Rebecca Hetz; Erik Beeler; Alexis Janoczkin; Spencer Kiers; Ling Li; Belinda B Willard; Mohammed S Razzaque; Ping He

doi:10.3389/fnut.2021.765391

Excessive Inorganic Phosphate Burden Perturbed Intracellular Signaling: Quantitative Proteomics and Phosphoproteomics Analyses

Front Nutr. 2022 Jan 14:8:765391. doi: 10.3389/fnut.2021.765391. eCollection 2021.

Authors

Rebecca Hetz¹, Erik Beeler¹, Alexis Janoczkin¹, Spencer Kiers¹, Ling Li², Belinda B Willard², Mohammed S Razzaque³, Ping He¹

Affiliations

¹ Department of Biochemistry, Lake Erie College of Osteopathic Medicine, Erie, PA, United States.
² Proteomics and Metabolomics Core, Cleveland Clinic Lerner Research Institute, Cleveland, OH, United States.
³ Department of Pathology, Lake Erie College of Osteopathic Medicine, Erie, PA, United States.

Abstract

Inorganic phosphate (Pi) is an essential nutrient for the human body which exerts adverse health effects in excess and deficit.
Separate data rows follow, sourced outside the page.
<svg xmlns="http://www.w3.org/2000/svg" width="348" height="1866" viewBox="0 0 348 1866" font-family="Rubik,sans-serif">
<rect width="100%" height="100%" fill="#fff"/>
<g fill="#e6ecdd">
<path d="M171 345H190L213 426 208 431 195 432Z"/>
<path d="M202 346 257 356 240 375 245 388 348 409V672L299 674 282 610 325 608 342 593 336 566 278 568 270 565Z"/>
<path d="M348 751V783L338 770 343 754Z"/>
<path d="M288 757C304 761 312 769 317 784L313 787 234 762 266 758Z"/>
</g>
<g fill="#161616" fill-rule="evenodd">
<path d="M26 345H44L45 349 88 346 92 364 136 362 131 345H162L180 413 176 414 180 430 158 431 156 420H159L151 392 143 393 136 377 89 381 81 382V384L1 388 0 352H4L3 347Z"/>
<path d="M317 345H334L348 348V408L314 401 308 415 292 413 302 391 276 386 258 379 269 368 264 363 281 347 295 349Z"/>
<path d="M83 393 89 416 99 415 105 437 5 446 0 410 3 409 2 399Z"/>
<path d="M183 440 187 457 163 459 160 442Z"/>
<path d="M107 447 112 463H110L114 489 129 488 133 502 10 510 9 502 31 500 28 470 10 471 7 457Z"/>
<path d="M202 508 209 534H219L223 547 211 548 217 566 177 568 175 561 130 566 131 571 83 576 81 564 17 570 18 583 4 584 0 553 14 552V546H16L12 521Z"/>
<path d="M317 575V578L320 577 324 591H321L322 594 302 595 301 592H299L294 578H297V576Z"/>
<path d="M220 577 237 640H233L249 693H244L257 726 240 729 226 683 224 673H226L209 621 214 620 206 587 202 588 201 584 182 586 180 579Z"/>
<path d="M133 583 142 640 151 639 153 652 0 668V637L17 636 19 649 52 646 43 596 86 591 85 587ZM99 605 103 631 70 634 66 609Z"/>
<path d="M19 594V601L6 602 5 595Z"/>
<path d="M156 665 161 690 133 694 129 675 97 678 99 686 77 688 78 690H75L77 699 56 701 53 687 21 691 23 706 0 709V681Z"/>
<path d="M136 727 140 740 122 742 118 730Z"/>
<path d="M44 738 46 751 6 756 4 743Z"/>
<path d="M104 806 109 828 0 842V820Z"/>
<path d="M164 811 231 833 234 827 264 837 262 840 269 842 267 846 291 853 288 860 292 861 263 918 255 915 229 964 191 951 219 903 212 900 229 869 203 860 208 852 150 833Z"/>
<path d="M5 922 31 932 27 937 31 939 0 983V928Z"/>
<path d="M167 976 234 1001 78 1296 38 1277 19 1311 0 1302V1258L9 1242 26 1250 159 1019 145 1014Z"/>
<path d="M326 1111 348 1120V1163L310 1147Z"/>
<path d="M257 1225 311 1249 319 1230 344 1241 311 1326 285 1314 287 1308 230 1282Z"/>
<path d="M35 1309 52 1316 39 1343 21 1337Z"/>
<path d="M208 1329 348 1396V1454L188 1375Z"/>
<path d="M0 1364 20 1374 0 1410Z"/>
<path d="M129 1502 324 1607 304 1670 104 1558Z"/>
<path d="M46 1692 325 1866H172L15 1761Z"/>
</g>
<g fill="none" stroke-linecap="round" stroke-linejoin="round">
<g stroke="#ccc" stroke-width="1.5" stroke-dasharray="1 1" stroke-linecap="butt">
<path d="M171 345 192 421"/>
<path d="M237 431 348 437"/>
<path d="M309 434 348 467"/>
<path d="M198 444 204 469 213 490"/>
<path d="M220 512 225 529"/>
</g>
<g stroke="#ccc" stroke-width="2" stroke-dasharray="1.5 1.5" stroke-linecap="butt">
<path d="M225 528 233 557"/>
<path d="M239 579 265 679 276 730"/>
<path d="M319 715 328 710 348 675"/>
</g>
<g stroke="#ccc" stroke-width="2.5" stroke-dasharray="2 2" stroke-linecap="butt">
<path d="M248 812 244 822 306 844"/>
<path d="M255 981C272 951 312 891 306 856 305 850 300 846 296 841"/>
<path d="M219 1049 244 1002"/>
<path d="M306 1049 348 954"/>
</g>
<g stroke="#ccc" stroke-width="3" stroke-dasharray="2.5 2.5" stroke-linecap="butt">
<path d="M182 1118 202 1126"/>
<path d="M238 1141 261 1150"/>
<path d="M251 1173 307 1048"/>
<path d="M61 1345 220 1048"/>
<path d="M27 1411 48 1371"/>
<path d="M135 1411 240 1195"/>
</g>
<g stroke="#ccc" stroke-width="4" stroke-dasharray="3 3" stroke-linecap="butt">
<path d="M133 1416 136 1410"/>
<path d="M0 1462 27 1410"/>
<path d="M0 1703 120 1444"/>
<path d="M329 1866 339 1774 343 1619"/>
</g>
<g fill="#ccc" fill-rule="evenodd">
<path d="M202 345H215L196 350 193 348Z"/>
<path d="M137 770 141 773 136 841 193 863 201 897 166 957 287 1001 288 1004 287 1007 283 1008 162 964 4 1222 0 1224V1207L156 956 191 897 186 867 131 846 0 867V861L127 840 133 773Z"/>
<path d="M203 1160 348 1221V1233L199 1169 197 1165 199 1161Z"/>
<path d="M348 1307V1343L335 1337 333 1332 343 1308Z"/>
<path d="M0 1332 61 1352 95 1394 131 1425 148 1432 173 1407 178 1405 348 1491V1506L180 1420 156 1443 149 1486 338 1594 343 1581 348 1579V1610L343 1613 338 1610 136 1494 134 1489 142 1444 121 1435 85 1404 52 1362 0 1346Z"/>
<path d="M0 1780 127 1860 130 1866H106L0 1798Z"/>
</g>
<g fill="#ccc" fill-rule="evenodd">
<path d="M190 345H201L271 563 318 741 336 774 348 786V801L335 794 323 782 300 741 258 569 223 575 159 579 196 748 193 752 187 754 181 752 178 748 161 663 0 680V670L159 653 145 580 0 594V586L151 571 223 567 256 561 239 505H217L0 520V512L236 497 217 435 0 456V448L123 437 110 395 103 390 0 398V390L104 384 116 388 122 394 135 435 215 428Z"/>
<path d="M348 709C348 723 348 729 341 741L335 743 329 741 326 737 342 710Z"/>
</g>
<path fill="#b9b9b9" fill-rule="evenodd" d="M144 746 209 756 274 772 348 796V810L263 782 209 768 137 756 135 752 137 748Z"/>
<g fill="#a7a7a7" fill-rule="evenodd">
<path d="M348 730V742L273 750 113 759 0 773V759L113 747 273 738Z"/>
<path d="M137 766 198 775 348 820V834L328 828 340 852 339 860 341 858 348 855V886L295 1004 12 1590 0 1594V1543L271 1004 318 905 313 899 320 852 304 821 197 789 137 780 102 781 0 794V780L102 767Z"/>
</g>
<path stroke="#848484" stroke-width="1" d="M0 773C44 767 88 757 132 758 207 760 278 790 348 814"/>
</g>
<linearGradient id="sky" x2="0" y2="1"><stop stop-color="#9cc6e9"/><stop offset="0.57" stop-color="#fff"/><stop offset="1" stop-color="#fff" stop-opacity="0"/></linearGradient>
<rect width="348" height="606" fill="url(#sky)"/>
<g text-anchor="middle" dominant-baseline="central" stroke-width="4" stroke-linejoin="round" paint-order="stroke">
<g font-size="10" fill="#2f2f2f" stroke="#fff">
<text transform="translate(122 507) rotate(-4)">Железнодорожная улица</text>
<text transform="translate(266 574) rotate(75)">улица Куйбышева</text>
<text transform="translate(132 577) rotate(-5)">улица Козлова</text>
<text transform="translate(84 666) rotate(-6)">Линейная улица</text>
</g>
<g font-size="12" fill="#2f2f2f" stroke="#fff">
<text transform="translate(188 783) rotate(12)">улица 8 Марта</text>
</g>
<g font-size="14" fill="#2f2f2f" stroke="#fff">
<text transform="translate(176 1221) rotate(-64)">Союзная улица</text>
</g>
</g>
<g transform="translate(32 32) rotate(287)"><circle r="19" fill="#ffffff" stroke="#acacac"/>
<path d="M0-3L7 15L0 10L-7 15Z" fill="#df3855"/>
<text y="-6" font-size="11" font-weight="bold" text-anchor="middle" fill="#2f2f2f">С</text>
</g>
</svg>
High Pi-mediated cytotoxicity has been shown to induce systemic organ damage, though the underlying molecular mechanisms are poorly understood. In this study, we employed proteomics and phosphoproteomics to analyze Pi-mediated changes in protein abundance and phosphorylation. Bioinformatic analyses and literature review revealed that the altered proteins and phosphorylation were enriched in signaling pathways and diverse biological processes. Western blot analysis confirms the extensive change in protein level and phosphorylation in key effectors that modulate pre-mRNA alternative splicing. Global proteome and phospho-profiling provide a bird-eye view of excessive Pi-rewired cell signaling networks, which deepens our understanding of the molecular mechanisms of phosphate toxicity.

Keywords: alternative splice; cell signaling; cytotoxicity; inorganic phosphate; phosphoproteomics; proteomics.